Publie le giovedì 14 ottobre 2004 par Open-Publishing

Il sequestro anomalo delle due volontarie italiane, Simona Torretta e Simona Pari, impegnate in un progetto, in collaborazione con l’Unicef, per l’istruzione e la partecipazione scolastica dei bambini di Bagdad e Bassora, ha riportato in primo piano il dibattito sulla neutralità degli interventi umanitari e sul ruolo della cooperazione internazionale in contesti di conflitto.

Pensiamo che questo sequestro consenta di capire come può essere percepito il personale umanitario in certe situazioni e perché ciò avvenga. Vediamo.
Il 9 settembre, a Trieste, salutando i nostri soldati di ritorno dall’Iraq, il ministro della difesa Antonio Martino ha detto che le missioni militari italiane "sono autentiche missioni di pace, perché i nostri soldati vanno all’estero per aiutare, alleviare, consigliare, proteggere. Oggi i nostri militari sono operatori di pace.

Neanche uno dei nostri uomini in divisa è all’estero per "prendere": è lì per "dare"".
Dunque, la macchina militare si è impadronita del linguaggio e dei metodi del mondo del volontariato. I militari stanno sempre più interferendo con le attività umanitarie. In questo modo, risultano minati alla base i principi di neutralità, indipendenza e imparzialità, che dovrebbero essere le caratteristiche legittime di ogni intervento umanitario.

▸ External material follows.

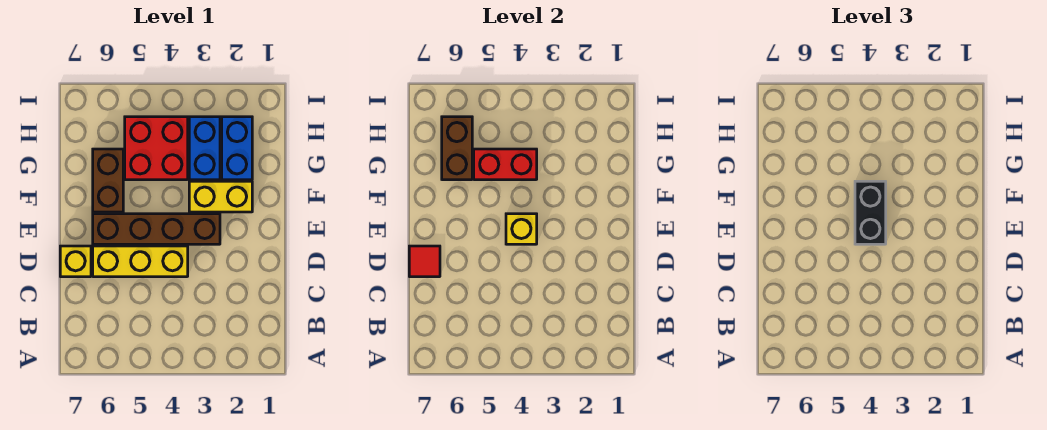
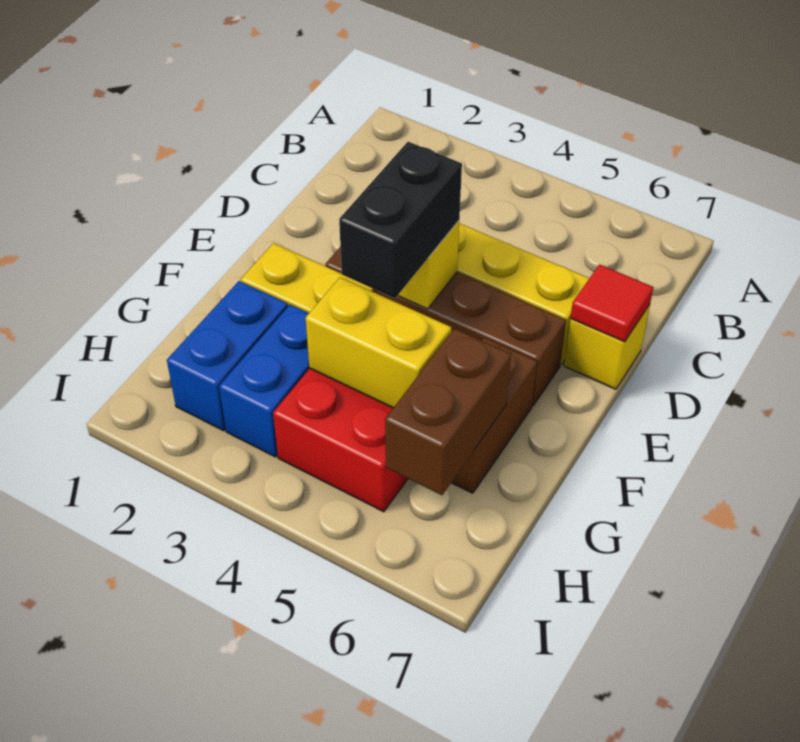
red brick G4:G5 level 2 -> yellow brick G4:G5 level 2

Perfino la decisione di difendere con personale militare un progetto umanitario stona agli occhi di chi riceve l’aiuto. Come dimostra anche il caso della Croce Rossa
italiana in Iraq.

Gli interventi "umanitari" dei militari si basano su considerazioni politiche interne e esterne e non sul senso del servizio e della gratuità. I militari perseguono obbiettivi politici chiari e il loro coinvolgimento nelle crisi umanitarie è sottoposto agli interessi particolari dei propri governi, interessi che non sempre coincidono con quelli delle vittime.

Le conseguenze sono tragicamente chiare. Coloro che sono oggetto dell’intervento, le vittime, insomma, non sanno più bene con chi hanno a che fare. Ciò crea confusione e presa di distanza, e il tasso di pericolo aumenta.

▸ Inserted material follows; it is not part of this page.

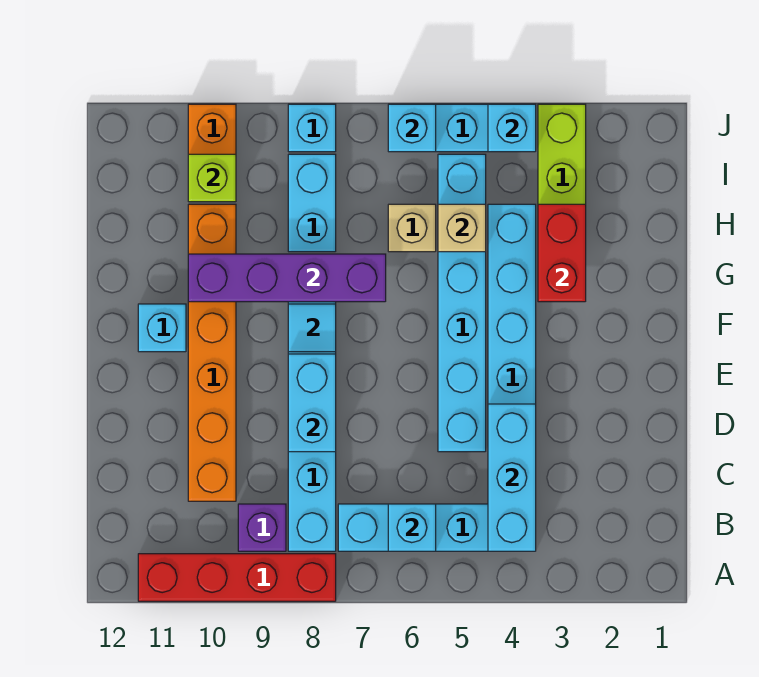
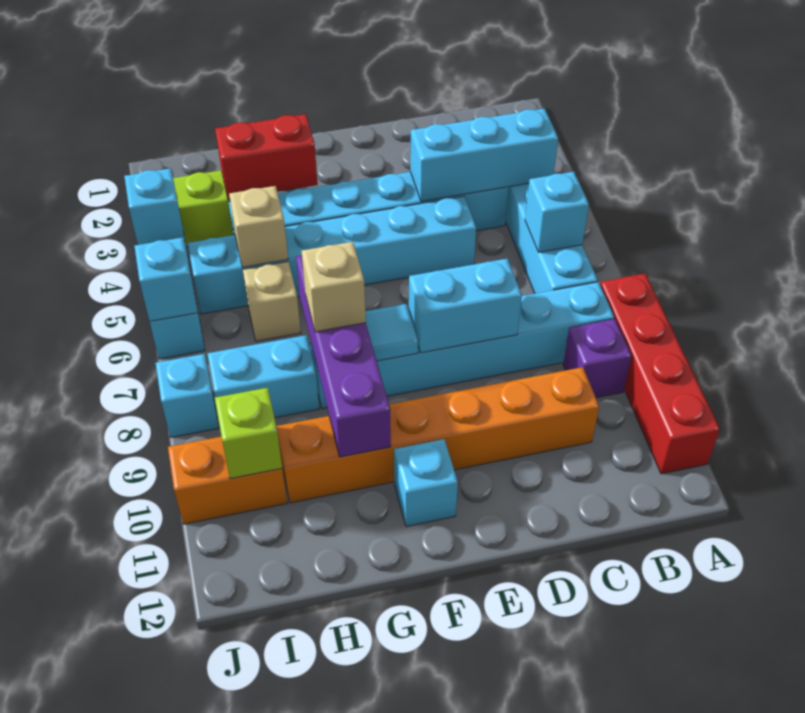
none -> tan brick G8 level 3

Anche le organizzazioni non governative che fanno cooperazione internazionale e interventi umanitari hanno le loro responsabilità. In Africa ­ ma vale anche per altri continenti ­ spesso i volontari hanno stretti contatti con funzionari delle ambasciate del loro paese. E i funzionari sanno che i volontari possono essere fonti privilegiate per conoscere le dinamiche sociali e politiche sul terreno. Frequentazioni e "piccoli favori" sono all’ordine del giorno. La gente del posto vede, osserva, parla e tira le proprie conclusioni.

Come missionari, sappiamo che cosa significa vivere in zone ad alto rischio. E sappiamo che, se si è riusciti a stabilire un rapporto di fiducia, è la gente stessa che t’informa di eventuali pericoli e ti protegge. Al contrario, il rischio aumenta, se il volontario confonde, anche in buona fede, la propria immagine e il proprio ruolo con quello dei militari o dei funzionari d’ambasciata.

Come ong, si è credibili quando si condivide un’esperienza di sofferenza stando in mezzo alla gente con mezzi semplici e, soprattutto, senza la cornice della forza militare. Senza dimenticare che riciclarsi in manager del settore della sicurezza, come hanno fatto alcuni elementi di spicco di ong, non giova alla credibilità del volontariato e delle cooperazione...

Per queste ragioni, il sequestro delle volontarie italiane deve far riflettere sulla presenza delle ong in situazioni a rischio.

Bisogna scongiurare a tutti i costi la militarizzazione del lavoro delle ong. Una delle cose da fare per riuscire in questo intento è metter mano alla cooperazione allo sviluppo, oggi al lumicino, ridefinendone il ruolo strategico anche in chiave europea, sottraendola al controllo del ministero degli esteri (che la sta piegando, non da oggi, alle proprie logiche geopolitiche e militari) e dotandola di autonomia anche gestionale.

Ma per farlo è necessario che il parlamento cambi una legge: la 49. E per stimolare il parlamento serve la mobilitazione di ampi settori della società civile.

Siamo capaci di prenderci questo impegno?